There just weren't all that many opportunities to break down more doors for a while. Even less so for Asian American stuntwomen in the male-dominated field.
"There was always the running joke that if you're a tall white male and lean, you're always going to work no matter what," Valera, 44, said of breaking into the business in the 1990s.
Valera, who was born and raised in Virginia, gravitated toward martial arts as a kid and traveled the country for tournaments. Along the way, he met some California-based peers, and it was when he was traveling there to train that he became drawn to stunt work.
"If they needed a lot of Asians, they were calling for guys who can play Japanese [World War II-era] soldiers, and then for the next feature, they wanted North Vietnamese soldiers," Valera said.
"The Asian guys could always find work as ninjas or gangsters," he said.
It took another quarter-century after Lee's death for Hollywood executives to be reminded of the potential for martial arts in mainstream action movies, inspired by Chan and Jet Li, as well as the box office success of "The Matrix." Stunt veterans from Hong Kong, such as Woo-Ping Yuen, who choreographed "The Matrix" and "Crouching Tiger, Hidden Dragon," were enlisted to choreograph the action.
Asian American stunt performers would have to wait longer to get their own chances to move behind the camera on high-profile action movies.
Eusebio has come full circle on his latest movie: His first job choreographing fights was for the WB television series "Birds of Prey," based on the same DC Comics heroes.
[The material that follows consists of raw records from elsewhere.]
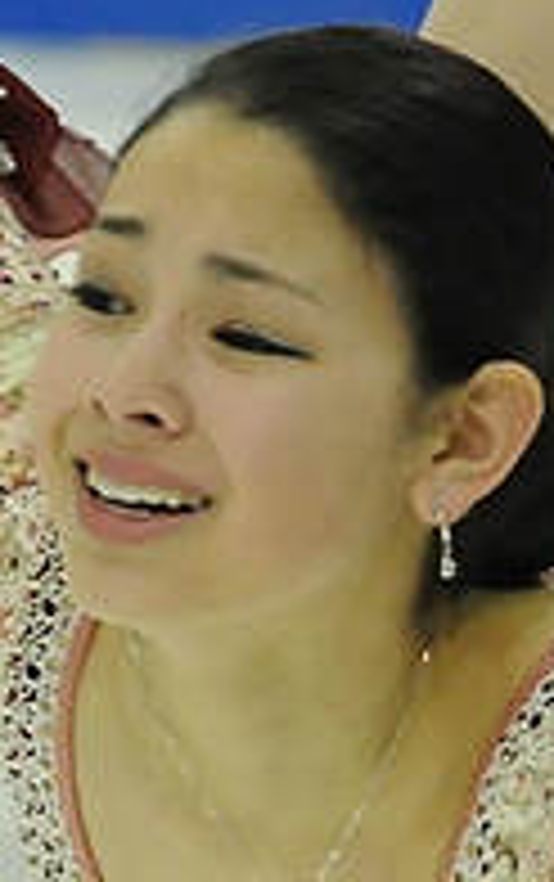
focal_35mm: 933
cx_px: 252
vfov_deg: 2.3
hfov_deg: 1.4
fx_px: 22473
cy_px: 565
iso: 3200
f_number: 5.6
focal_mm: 150
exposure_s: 1/1000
He did a tour of duty training Matt Damon for a "Bourne" movie and got to choreograph several superhero battles on Marvel's "The Avengers" in 2012. Not bad for a self-proclaimed comics fan.
"One day, they gave us all the prop weapons to train with or practice with," Eusebio said. "So they gave me a whole bag of stuff — had Cap's shield, Thor's hammer, Loki's scepter. Just all these iconic weapons or props that you hold in your hand and you can't believe that you're part of this.
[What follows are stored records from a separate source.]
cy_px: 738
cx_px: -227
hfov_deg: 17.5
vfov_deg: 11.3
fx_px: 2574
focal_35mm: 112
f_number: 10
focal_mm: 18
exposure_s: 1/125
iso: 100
"The kid inside me was just really giddy, excited."
Valera and Eusebio ended up as teammates on the stunt squad 87eleven, which was founded by a pair of stunt veterans, Chad Stahelski and David Leitch. When Stahelski, who doubled for Keanu Reeves in "The Matrix," got his chance to direct movies — the "John Wick" films — he brought in his team to handle the fights.
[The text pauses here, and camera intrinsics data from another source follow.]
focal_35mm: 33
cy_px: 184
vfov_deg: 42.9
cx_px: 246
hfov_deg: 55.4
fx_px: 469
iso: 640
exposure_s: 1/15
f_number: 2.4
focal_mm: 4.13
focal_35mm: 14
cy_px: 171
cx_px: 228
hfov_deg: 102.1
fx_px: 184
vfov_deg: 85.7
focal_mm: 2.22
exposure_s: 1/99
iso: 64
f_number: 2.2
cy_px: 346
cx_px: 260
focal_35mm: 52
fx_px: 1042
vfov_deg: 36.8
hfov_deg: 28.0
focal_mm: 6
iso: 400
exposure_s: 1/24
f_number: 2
That visceral fight sequence in Morocco with Halle Berry and those dogs? Valera's handiwork. He also served as the fight coordinator on the Charlize Theron vehicle "Atomic Blonde."
For "Birds of Prey," Yan said she wanted the "John Wick style" on her superhero movie, which stands out from the CGI-heavy fare that dominates the genre and the multiplex. It best suited the female empowerment and representation themes of the new film.
"I really just want women to kick ass by using their own strength and power, as opposed to a magical superpower," Yan said.
Which, in turn, opened up opportunities for Valera and Eusebio to use their own strengths, highlighting a different kind of representation in the process.
"Behind the scenes, it's a lot more equal opportunity now, maybe even more than it is in front of the camera," Valera said.
Any rise in the opportunities for Asian Americans on film crews is mirroring the rise in representation in front of the camera and in the director's seat, particularly in the wake of the $174.6 million that "Crazy Rich Asians" earned at the box office. Marvel is in production on "Shang Chi and the Legend of the Ten Rings," its first movie about an Asian superhero.
It's not just about ninjas and gangsters, anymore.
"Now, there are a lot more Asian American and Asian fight coordinators — like a lot more," Koyama said. "It just opened up an even bigger door for people who have talent."